We write December 2015, with the new year around the corner. Yet, still 780 million people around the world have no access to clean and safe drinking water. That is 1 out of 9! Since many communities life at or near the shore, the vast amount of seawater nearby plead to be turned into the source of life. Until now various machines have been proposed to take the salt out of seawater. This desalination process happens to be expensive, both money and energy wise.

The best solutions to difficult problems are often found in nature. Same goes for the Rain Maker, the desalination machine that mimics the natural water cycle. It heats seawater until it vaporises. The water vapour is taken into another compartment to be distilled. Then the steam is cooled down and turns into water again. Via a smart design, most of the heat is recuperated.

Prototype of the Rain Maker. It turns seawater in drinking water in a matter of minutes (photo: Billions in Change)

Prototype of the Rain Maker.
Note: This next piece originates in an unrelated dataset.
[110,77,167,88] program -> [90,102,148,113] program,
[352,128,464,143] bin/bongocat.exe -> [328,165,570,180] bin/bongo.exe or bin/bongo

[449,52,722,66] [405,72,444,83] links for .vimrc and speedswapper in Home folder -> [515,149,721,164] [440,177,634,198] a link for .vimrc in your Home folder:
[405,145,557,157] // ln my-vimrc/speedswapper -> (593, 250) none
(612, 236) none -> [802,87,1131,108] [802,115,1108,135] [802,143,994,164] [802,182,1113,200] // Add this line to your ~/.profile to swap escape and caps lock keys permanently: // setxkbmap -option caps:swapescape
It turns seawater in drinking water in a matter of minutes (photo: Billions in Change)

No membranes or filters are used, making the device able to run on its own for months without human intervention. A machine the size of a small car can make more than 3500 litres of water an hour.
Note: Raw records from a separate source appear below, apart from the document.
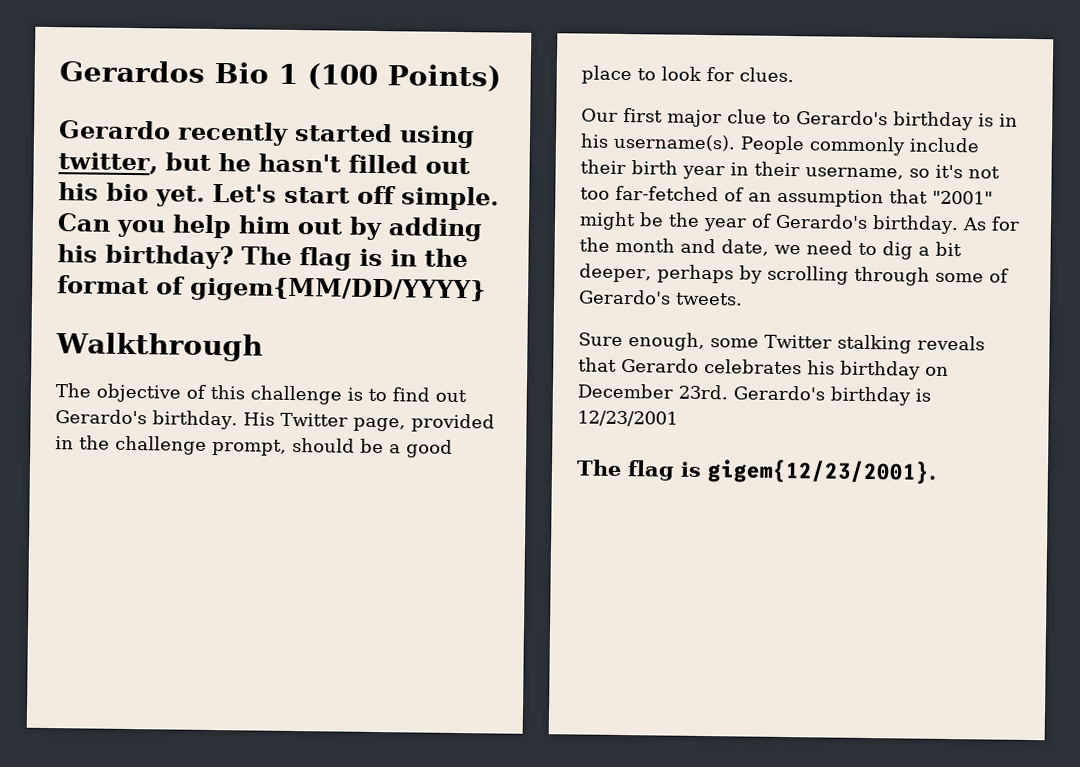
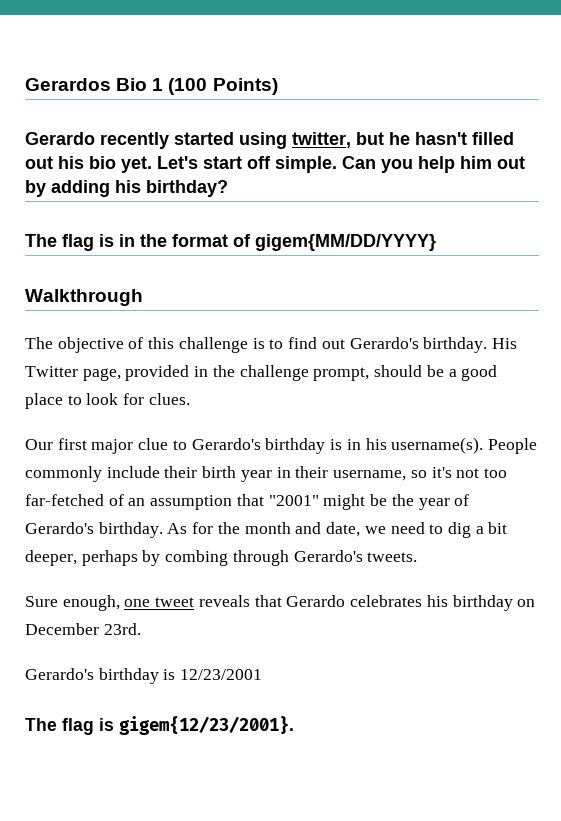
(234, 257) none -> (228, 188) //
[766,265,1009,286] scrolling through some of -> [165,550,289,566] combing through
[710,334,912,354] some Twitter stalking -> [124,597,195,607] one tweet
(728, 392) none -> (141, 629) //

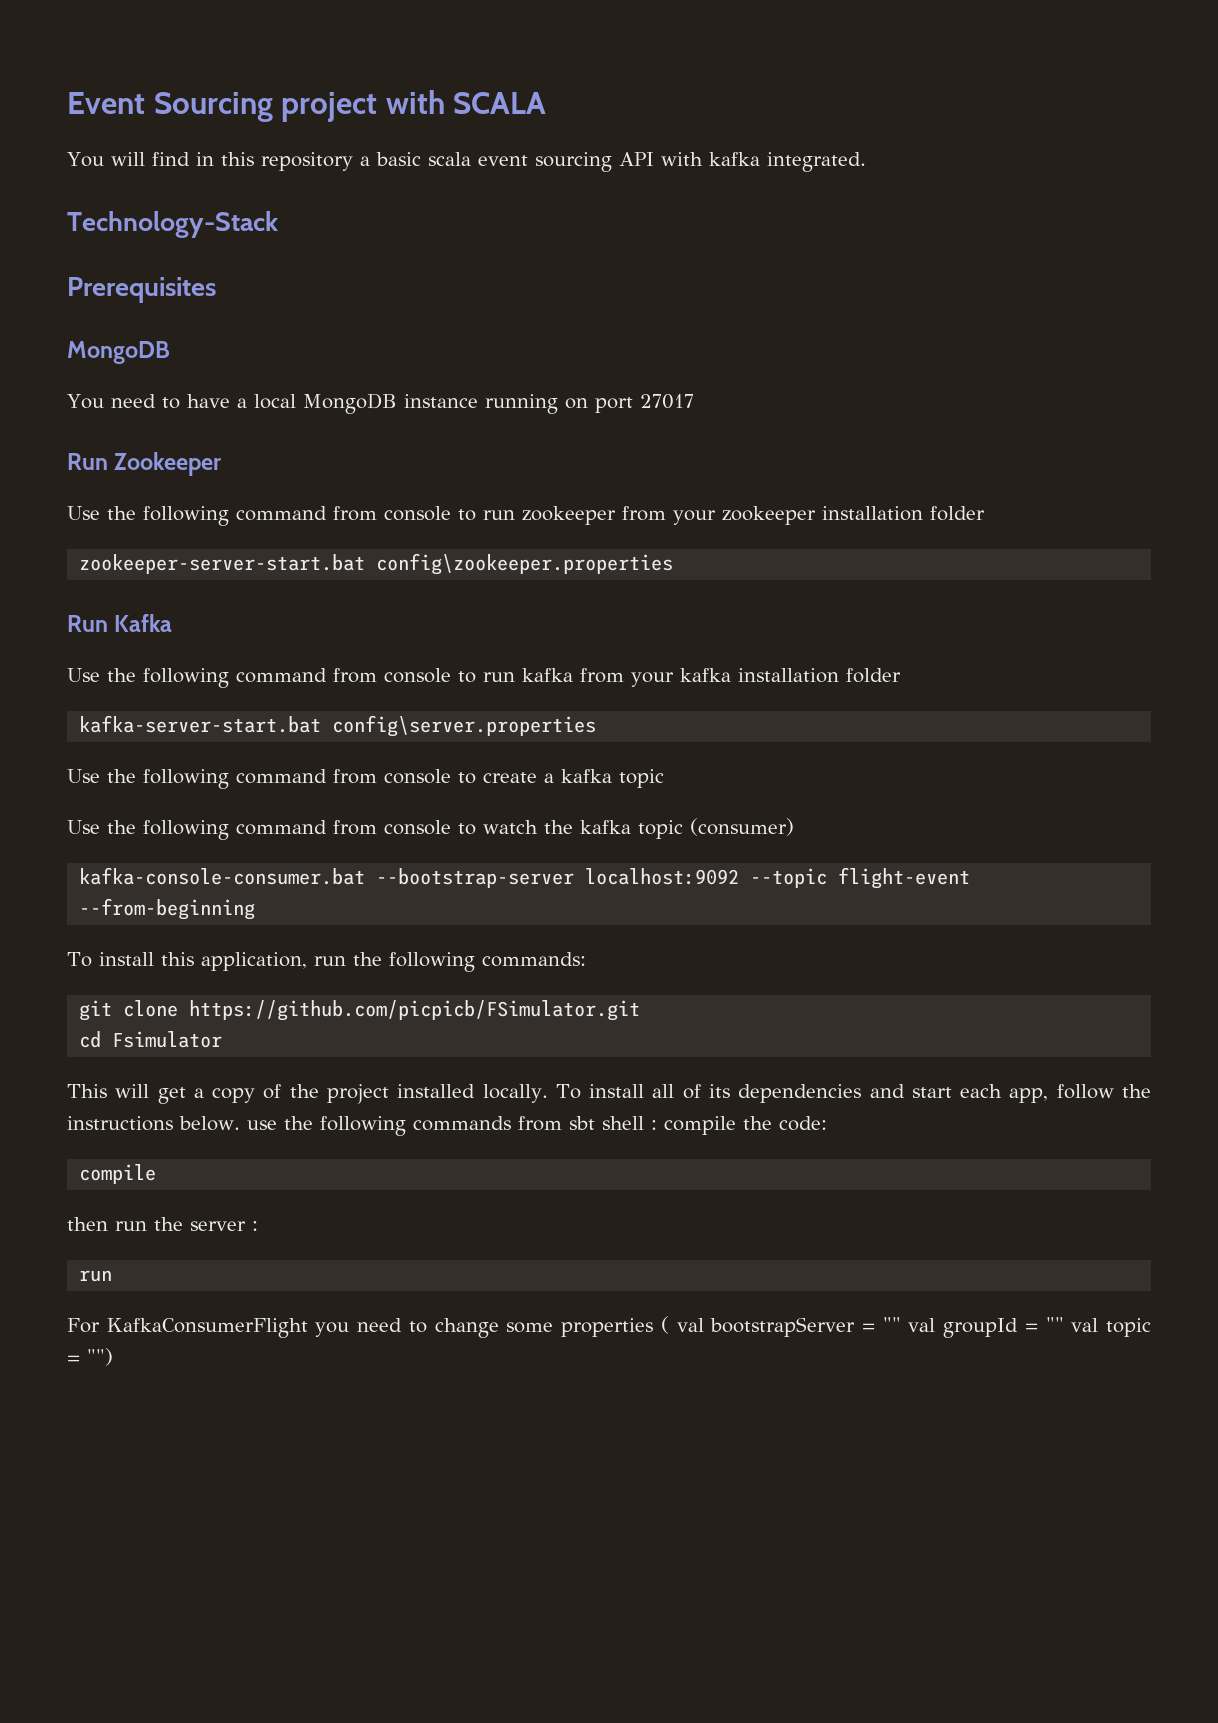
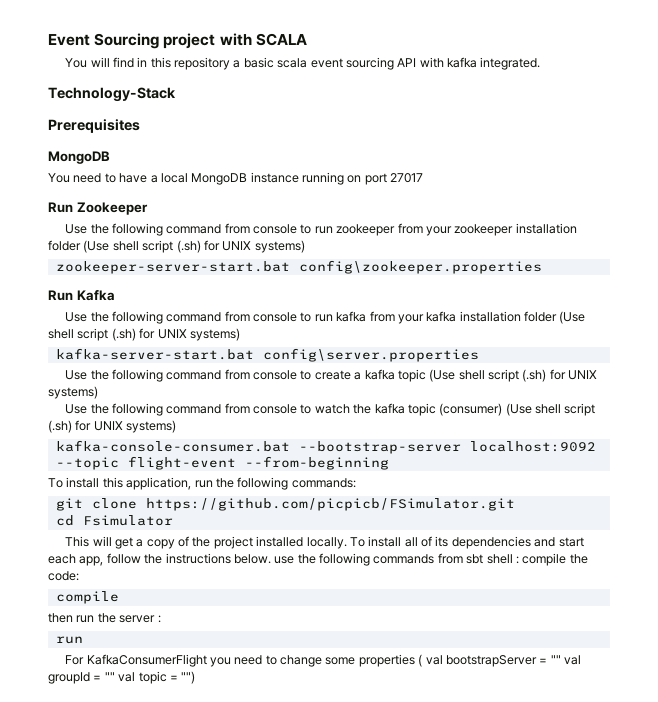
(985, 513) none -> [83,240,305,253] (Use shell script (.sh) for UNIX systems)
(901, 675) none -> [559,311,586,324] [48,328,240,341] (Use shell script (.sh) for UNIX systems)
(664, 778) none -> [429,369,598,382] [48,386,98,399] (Use shell script (.sh) for UNIX systems)
(794, 827) none -> [505,403,596,416] [48,420,177,433] (Use shell script (.sh) for UNIX systems)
By building small units that can be mass produced, the price is reduced enormously. Depending on the specific needs, more or less Rain Makers can be combined. This makes a desalination machine finally cost effective. Current massive plants are designed case by case and just cost too much money. The builders of Rain Maker even propose to build a ship full of their desalinators. When a coastal area faces a water crisis, the ship rushes to the spot and can start producing clean drinking water straight away and pump it to the shore.